Nel giugno del 2019 sedici esemplari di testuggine palustre Emys orbicularis ingauna sono stati rilasciati nei siti di Interesse Comunitario della Piana di Albenga, in particolare presso la Zona Speciale di Conservazione nel sito Valloni, Oasi Wwf.

La testuggine palustre, almeno fino agli anni ’60, era tanto comune in tutti gli ambienti d’acqua stagnante della Piana di Albenga, quanto sconosciuta nel resto della Regione Liguria.

Le bonifiche, la captazione d’acqua per uso irriguo e l’utilizzo di pesticidi e diserbanti hanno rapidamente portato questa specie ad essere ritenuta del tutto estinta fino al 1994 anno in cui la testuggine dell’Albenganese è stata riscoperta dall’Acquario di Genova ed è stata in seguito oggetto di un programma di conservazione volto a ripristinare almeno una parte degli habitat e delle popolazioni naturali di questa specie.

Il Progetto Emys per la conservazione della testuggine palustre è attivo dal 2002 e vede la collaborazione di diversi enti ed associazioni che operano nell’ambito del progetto europeo Life-Emys, cofinanziato all’interno del programma Life+.

A conclusione del Life si è costituita l’Associazione Emys Liguria, una ong cui dal 2017 è stata affidata ufficialmente dalla Provincia di Savona la gestione operativa del Centro Emys e l’organizzazione dell’offerta didattica del centro, visitato ogni anno da molti gruppi scolastici.

Il Centro in questi anni ha raddoppiato la sua area: sono state realizzate tre nuove vasche, per ospitare gli esemplari di testuggine palustre destinati al rilascio nei siti recuperati, ed è stato creato un nuovo spazio didattico per accogliere gli studenti che scelgono di visitare l’oasi e di scoprire questo curioso animaletto.

Il progetto è riuscito a reintrodurre in natura oltre 260 testuggini palustri del tipo Emys e attualmente il Centro ospita circa 100 esemplari tra femmine e maschi adulti, sub adulti e giovani.

Le uova, deposte nei mesi di giugno e luglio, vengono incubate in condizioni analoghe a quelle naturali e questo garantisce un risultato sempre più ottimale del progetto di reintroduzione e conservazione della specie.

Parlando di tartarughe in Liguria l’immaginario ci porta immediatamente all’inconfondibile silhouette dell’Isola Gallinara che ricorda il carapace di una tartaruga.

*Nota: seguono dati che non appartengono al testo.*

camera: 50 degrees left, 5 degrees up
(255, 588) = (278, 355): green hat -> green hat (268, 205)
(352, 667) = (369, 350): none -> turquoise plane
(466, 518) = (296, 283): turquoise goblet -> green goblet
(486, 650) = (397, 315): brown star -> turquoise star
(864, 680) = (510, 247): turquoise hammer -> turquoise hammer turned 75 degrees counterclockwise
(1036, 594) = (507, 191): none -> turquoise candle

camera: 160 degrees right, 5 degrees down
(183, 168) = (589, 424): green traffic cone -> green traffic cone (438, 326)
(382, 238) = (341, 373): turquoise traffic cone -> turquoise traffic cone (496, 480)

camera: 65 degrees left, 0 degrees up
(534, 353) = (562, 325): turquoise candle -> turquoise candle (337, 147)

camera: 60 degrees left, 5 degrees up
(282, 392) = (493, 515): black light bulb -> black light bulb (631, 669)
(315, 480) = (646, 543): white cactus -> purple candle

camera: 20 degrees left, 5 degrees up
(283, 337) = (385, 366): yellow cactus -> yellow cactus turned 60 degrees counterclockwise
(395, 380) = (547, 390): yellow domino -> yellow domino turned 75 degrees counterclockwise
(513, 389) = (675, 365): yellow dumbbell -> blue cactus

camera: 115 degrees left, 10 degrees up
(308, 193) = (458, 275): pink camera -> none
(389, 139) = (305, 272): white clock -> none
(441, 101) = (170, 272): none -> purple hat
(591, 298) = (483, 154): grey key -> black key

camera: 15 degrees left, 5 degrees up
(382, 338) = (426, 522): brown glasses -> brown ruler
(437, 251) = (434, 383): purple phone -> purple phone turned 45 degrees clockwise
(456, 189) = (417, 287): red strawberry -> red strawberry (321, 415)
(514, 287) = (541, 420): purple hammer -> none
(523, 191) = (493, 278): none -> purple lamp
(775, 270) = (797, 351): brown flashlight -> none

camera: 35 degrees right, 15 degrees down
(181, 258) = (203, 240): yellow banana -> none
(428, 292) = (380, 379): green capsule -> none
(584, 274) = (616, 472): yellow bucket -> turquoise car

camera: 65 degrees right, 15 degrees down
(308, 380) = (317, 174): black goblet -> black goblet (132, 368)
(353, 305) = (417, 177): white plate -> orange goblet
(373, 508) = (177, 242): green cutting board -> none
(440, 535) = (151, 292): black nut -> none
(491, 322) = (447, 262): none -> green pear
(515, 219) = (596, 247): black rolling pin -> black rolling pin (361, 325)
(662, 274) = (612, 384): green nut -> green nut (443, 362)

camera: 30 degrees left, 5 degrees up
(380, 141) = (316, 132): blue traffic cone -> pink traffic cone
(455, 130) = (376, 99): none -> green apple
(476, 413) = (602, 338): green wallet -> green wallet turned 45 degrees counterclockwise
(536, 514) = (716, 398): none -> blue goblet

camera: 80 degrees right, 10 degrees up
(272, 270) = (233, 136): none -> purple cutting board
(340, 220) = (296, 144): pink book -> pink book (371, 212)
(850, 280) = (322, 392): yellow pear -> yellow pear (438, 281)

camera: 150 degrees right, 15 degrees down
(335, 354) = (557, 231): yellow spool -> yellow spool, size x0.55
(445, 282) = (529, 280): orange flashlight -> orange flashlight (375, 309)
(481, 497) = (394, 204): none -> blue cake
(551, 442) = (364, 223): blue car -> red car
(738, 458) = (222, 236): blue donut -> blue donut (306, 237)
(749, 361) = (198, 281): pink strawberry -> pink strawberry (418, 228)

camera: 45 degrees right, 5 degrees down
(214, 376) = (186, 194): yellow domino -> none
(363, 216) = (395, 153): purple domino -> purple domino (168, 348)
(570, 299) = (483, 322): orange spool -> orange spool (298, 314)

L’isola Gallinara prospiciente proprio la città di Albenga è visibile per buona parte della costa della Riviera e rappresenta da sempre un luogo pieno di fascino e di mistero.

L’isola prende il nome dalle galline selvatiche che la popolavano in passato; ha una superficie di undici ettari per un’altezza massima di 87 metri, una lunghezza di 470 e una larghezza di 450, è in realtà l’unica vera isola della Liguria.

La si può raggiungere in circa dieci minuti con una barca a motore e in circa un’ora di barca a remi, ma i più temerari e resistenti compiono l’impresa anche a nuoto.

Nel 1988 la Gallinara è stata dichiarata Parco Regionale Protetto e attualmente è abitata soltanto da un guardiano che ha l’arduo compito di preservarla dagli incendi e di mantenere in perfetta efficienza gli oltre 10 chilometri di sentieri che l’attraversano.